Separating data entry from data structure

I believe we've fallen extremely short in at least one area of potential for improving our cataloging and metadata creation systems -- user interfaces. We're still stuck in a mindset developed in the early days of the MARC format, whereby data is entered in the exact form in which it needs to be stored. When Web-based OPACs and cataloging modules emerged, cursory attempts to "improve" the interface appeared, but the changes were almost exclusively surface changes (labeling, etc.), and not implemented with community involvement.

But of course current technology provides many possibilities for a design layer in between the data entry interface and the data storage format.
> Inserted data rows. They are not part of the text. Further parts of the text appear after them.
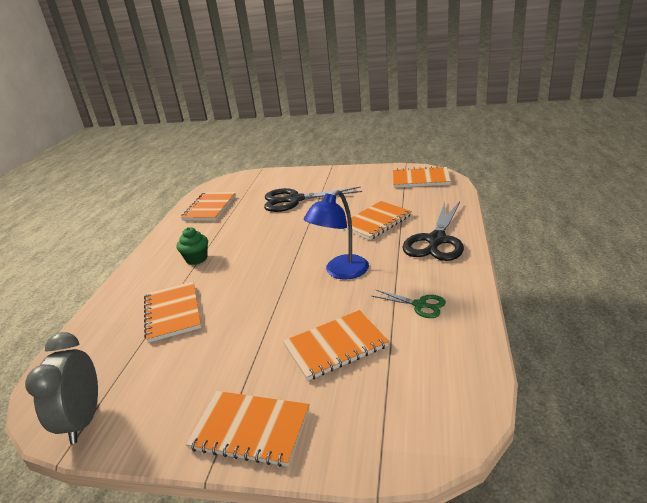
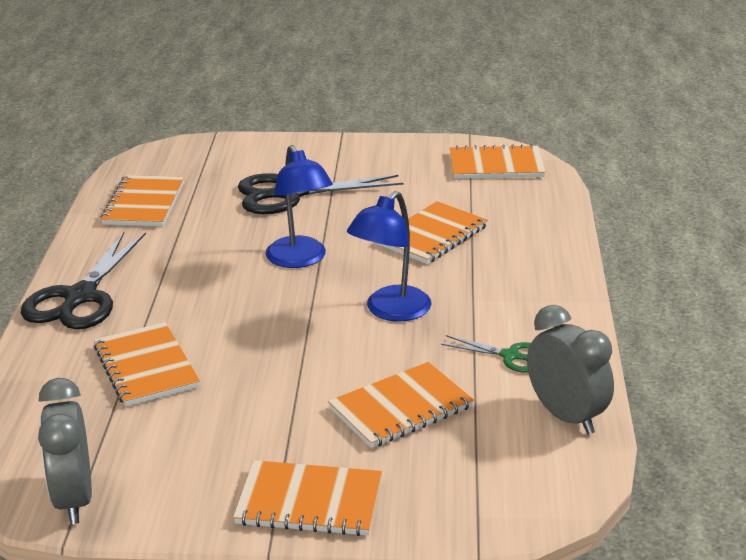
camera: 10 degrees left, 0 degrees up
green cupcake [177,227,208,265] -> none
black scissors [402,202,464,261] -> black scissors moved to [20,232,146,329]
none -> blue lamp [266,145,333,268]
none -> grey clock [527,305,614,434]

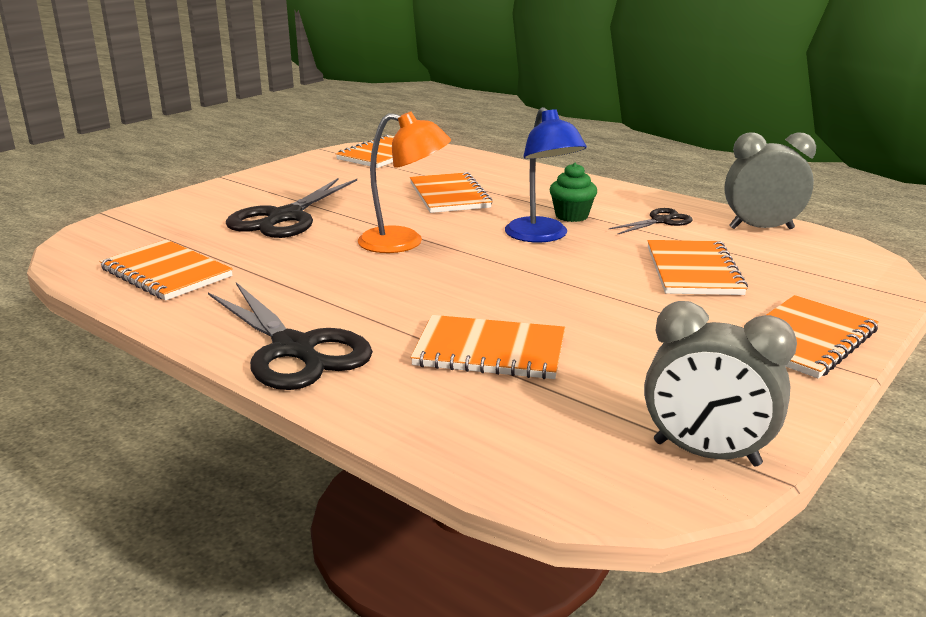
camera: 55 degrees left, 5 degrees down
blue lamp [266,145,333,268] -> orange lamp [358,111,451,253]
green scissors [441,335,531,373] -> black scissors [609,208,693,235]
none -> green cupcake [550,163,597,222]

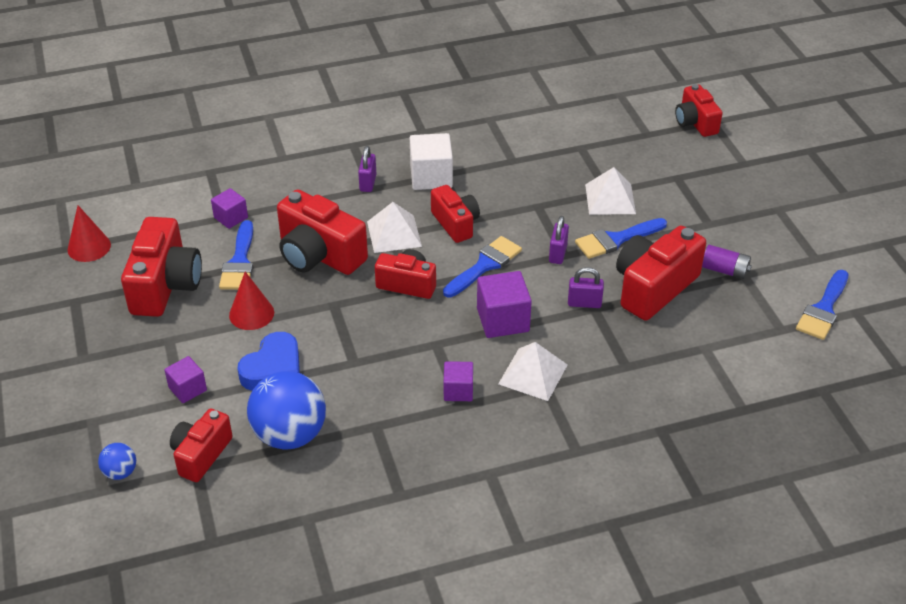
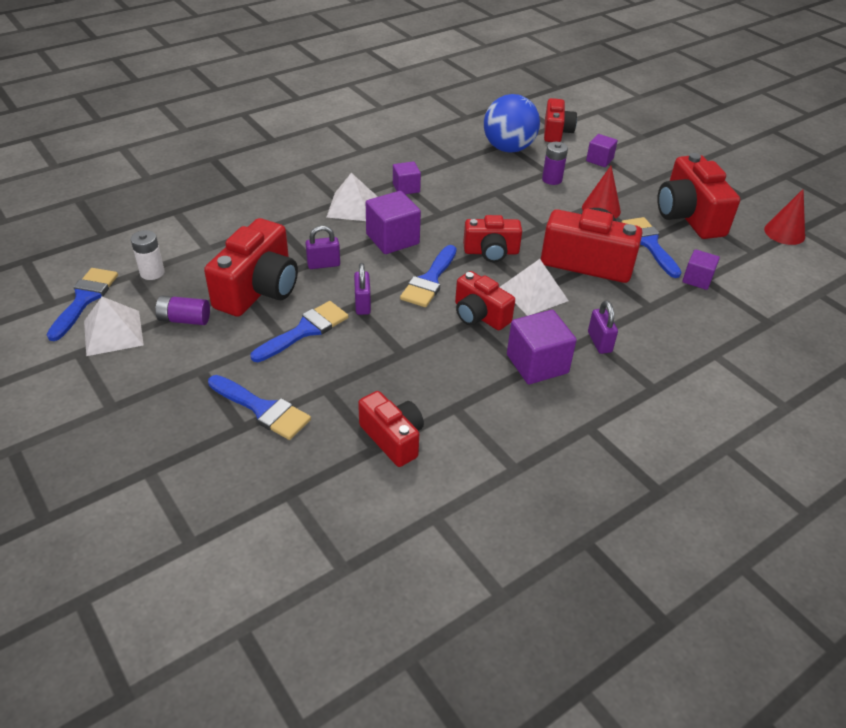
camera: 160 degrees right, 0 degrees up
blue ball [98,443,136,480] -> none
blue heart [237,332,300,391] -> purple battery [542,142,568,185]
white cube [410,133,453,190] -> purple cube [507,310,577,384]
white pyramid [585,167,636,214] -> white pyramid moved to [84,297,144,356]
red camera [675,84,723,137] -> red camera moved to [358,391,424,467]
none -> white battery [131,230,165,280]
none -> blue brush [208,375,311,440]

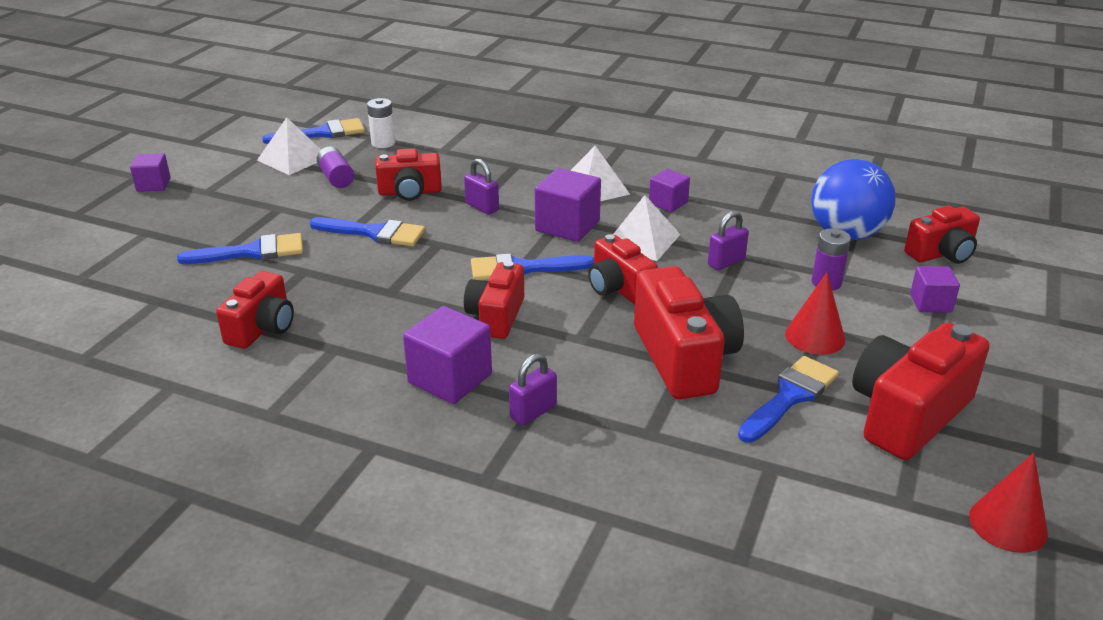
camera: 60 degrees right, 10 degrees down
red camera [204,218,298,317] -> red camera [375,148,442,201], size x0.62
blue brush [208,375,311,440] -> blue brush turned 105 degrees counterclockwise [177,233,303,264]
purple padlock [354,263,371,315] -> purple padlock moved to [708,211,749,270]
white pyramid [500,259,569,316] -> white pyramid moved to [613,195,681,261]
purple cube [682,249,720,290] -> purple cube moved to [130,153,171,192]

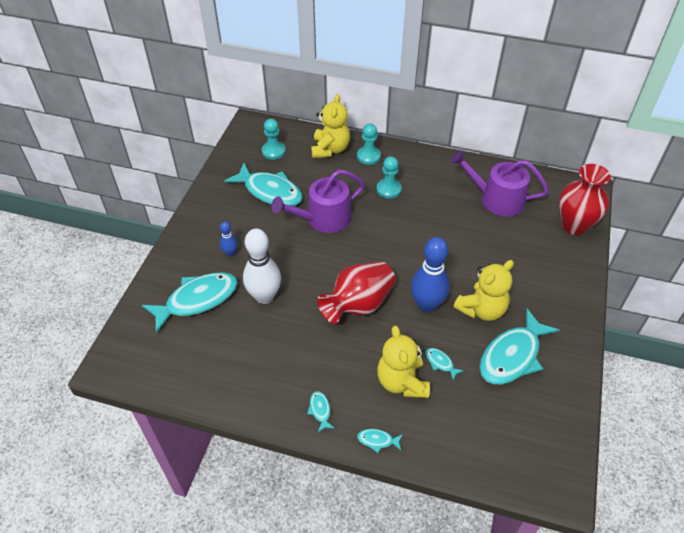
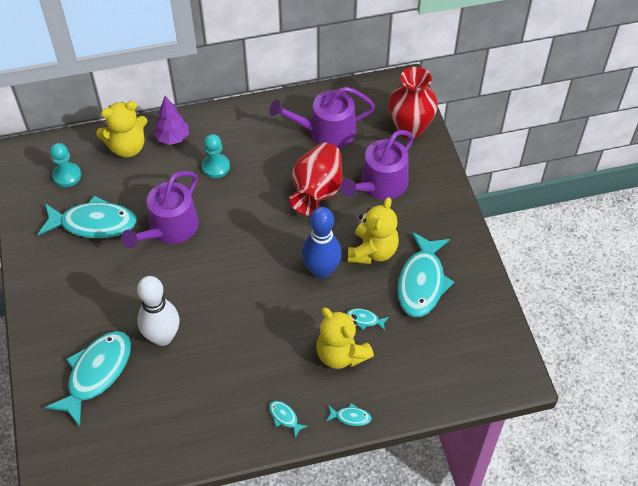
camera: 30 degrees left, 5 degrees up
blue bowling pin [220,221,237,257] -> none
yellow teddy bear [311,94,350,158] -> yellow teddy bear turned 90 degrees clockwise [96,101,147,157]
red vase [317,261,396,324] -> red vase moved to [289,142,343,216]
turquoise pawn [357,124,381,165] -> purple tree [154,96,189,145]
turquoise fish [357,429,403,453] -> turquoise fish turned 150 degrees counterclockwise [326,403,372,426]
none -> purple watering can [340,130,414,200]

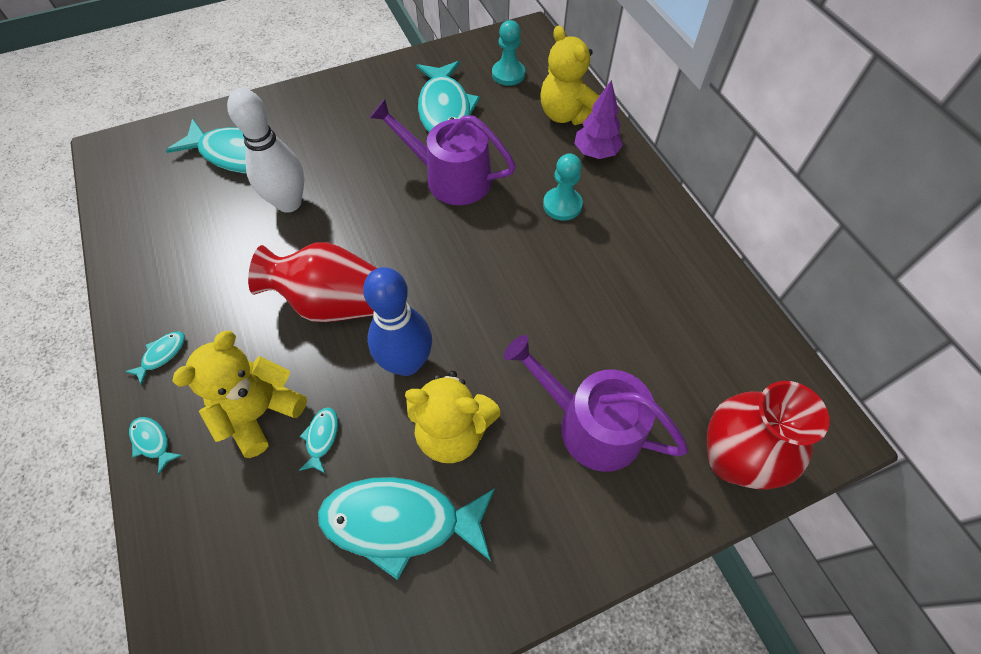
camera: 80 degrees right, 5 degrees up
purple watering can [270,87,375,148] -> none
red vase [289,142,343,216] -> red vase moved to [248,242,377,322]
turquoise fish [326,403,372,426] -> turquoise fish turned 135 degrees clockwise [129,417,183,475]

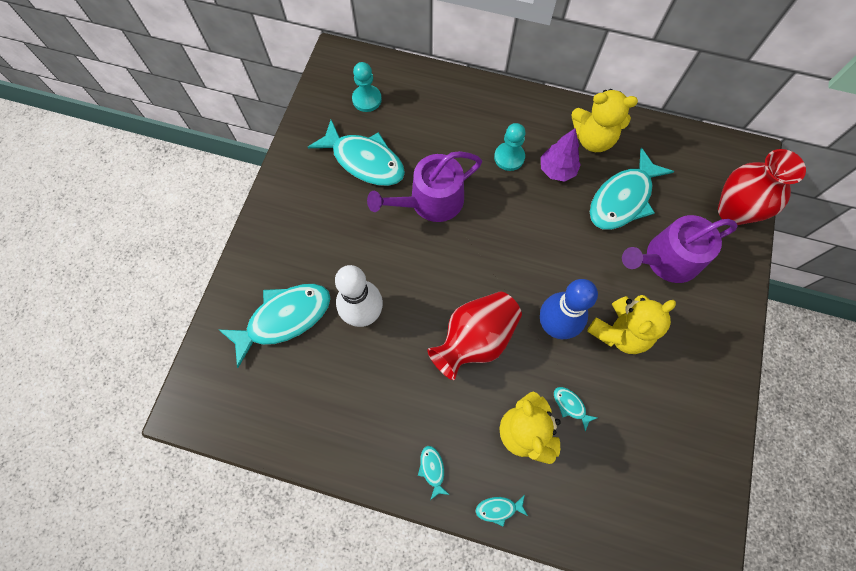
camera: 50 degrees left, 10 degrees up
turquoise fish [318,477,495,580] -> turquoise fish moved to [590,148,674,230]
yellow teddy bear [540,26,599,125] -> yellow teddy bear moved to [571,89,638,152]
purple tree [574,80,623,159] -> purple tree moved to [541,128,581,182]

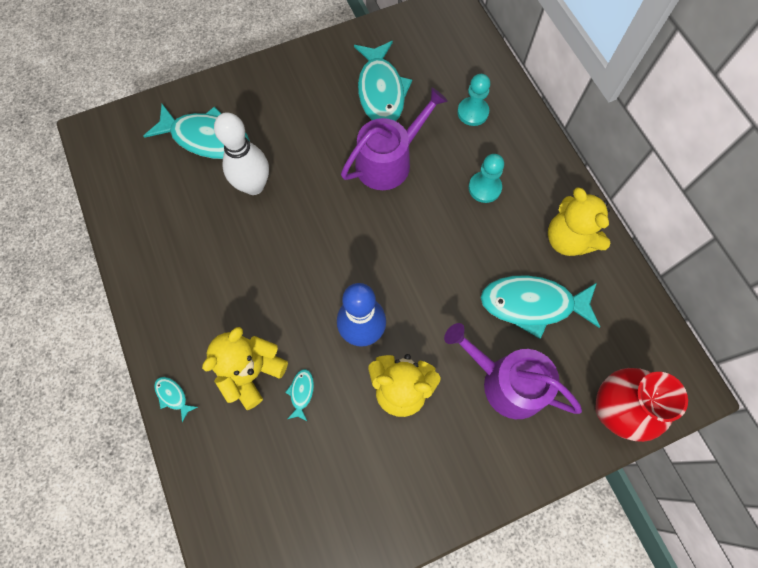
camera: 50 degrees right, 0 degrees up
turquoise pawn [352,62,382,112] -> turquoise pawn moved to [457,74,490,126]
purple watering can [367,151,482,222] -> purple watering can turned 120 degrees clockwise [341,88,448,190]
turquoise fish [418,446,450,500] -> none
red vase [427,291,522,380] -> none
purple tree [541,128,581,182] -> none

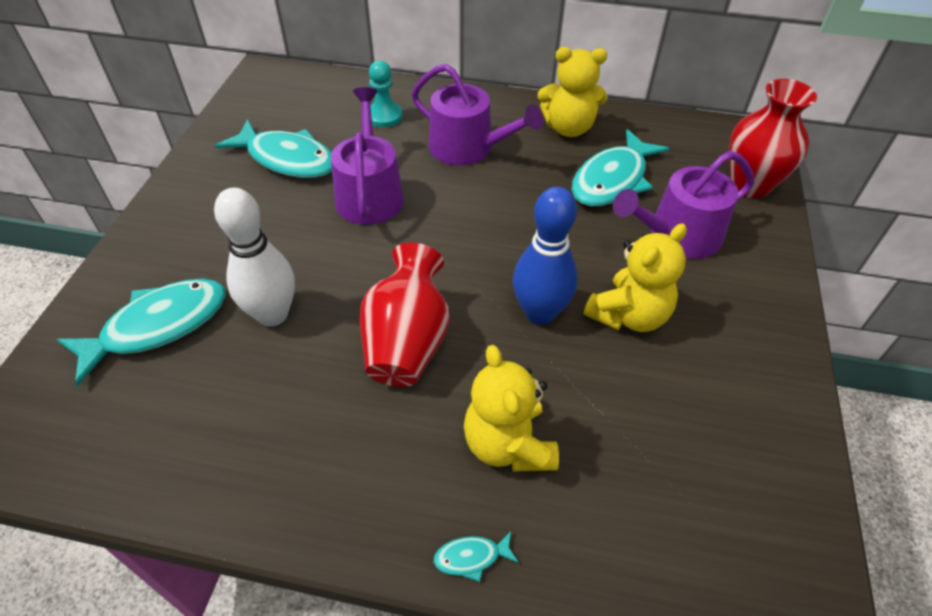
camera: 55 degrees left, 20 degrees down
turquoise fish [285,369,314,422] -> none
turquoise pawn [468,154,504,203] -> purple watering can [411,64,543,166]
none -> red vase [360,243,450,387]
Metadata creation by humans is expensive. We need to do everything we can to design data entry interfaces that speed this process along, that help the cataloger to create high-quality data quickly. Visual cues, tab completion, and keyboard shortcuts are just a few simple tricks that could help. More fundamental approaches like automatic inclusion of boilerplate text and integration of controlled vocabularies could provide enormous strides forward.

Yet with all of this potential, I frequently (WAAAAAY too frequently) have conversations with librarians where it becomes clear they're focused exclusively on the data output format. It never even occurred to them that a system could do something with entered data that doesn't require cataloger involvement. (Man, I knew we librarians were control freaks, but this really takes the cake.) Of course, librarians aren't on the whole system designers. That's OK. But all librarians still need to be able to think creatively about possibilities. I'm convinced that the way forward here is to take the initiative to develop systems that demonstrate this potential, that show everyone what is possible with today's technology. Everyone has vision, yet that vision always has limits. By demonstrating explicitly a few steps forward from where we are, vision can then expand that much further.


Dorothea said...

Wordy McWord. Add a few statements about error checking (which computers can do a lot of), and I'm completely there.

Jenn Riley said...

Yes! Great call, Dorothea. Error checking is an area that we don't do enough of, but that most people are familiar enough with that it could be used as a launching pad for discussing further options.

I'm working with a set of MARC records now doing some FRBRization experiments. A developer on the project was just astounded at the number of records repeating non-repeatable MARC fields and subfields, and the fact that an ILS exists that doesn't perform even this basic level of validation. Starting with "what if the cataloging module checked to make sure..." is a fantastic way to open this conversation. Bravo.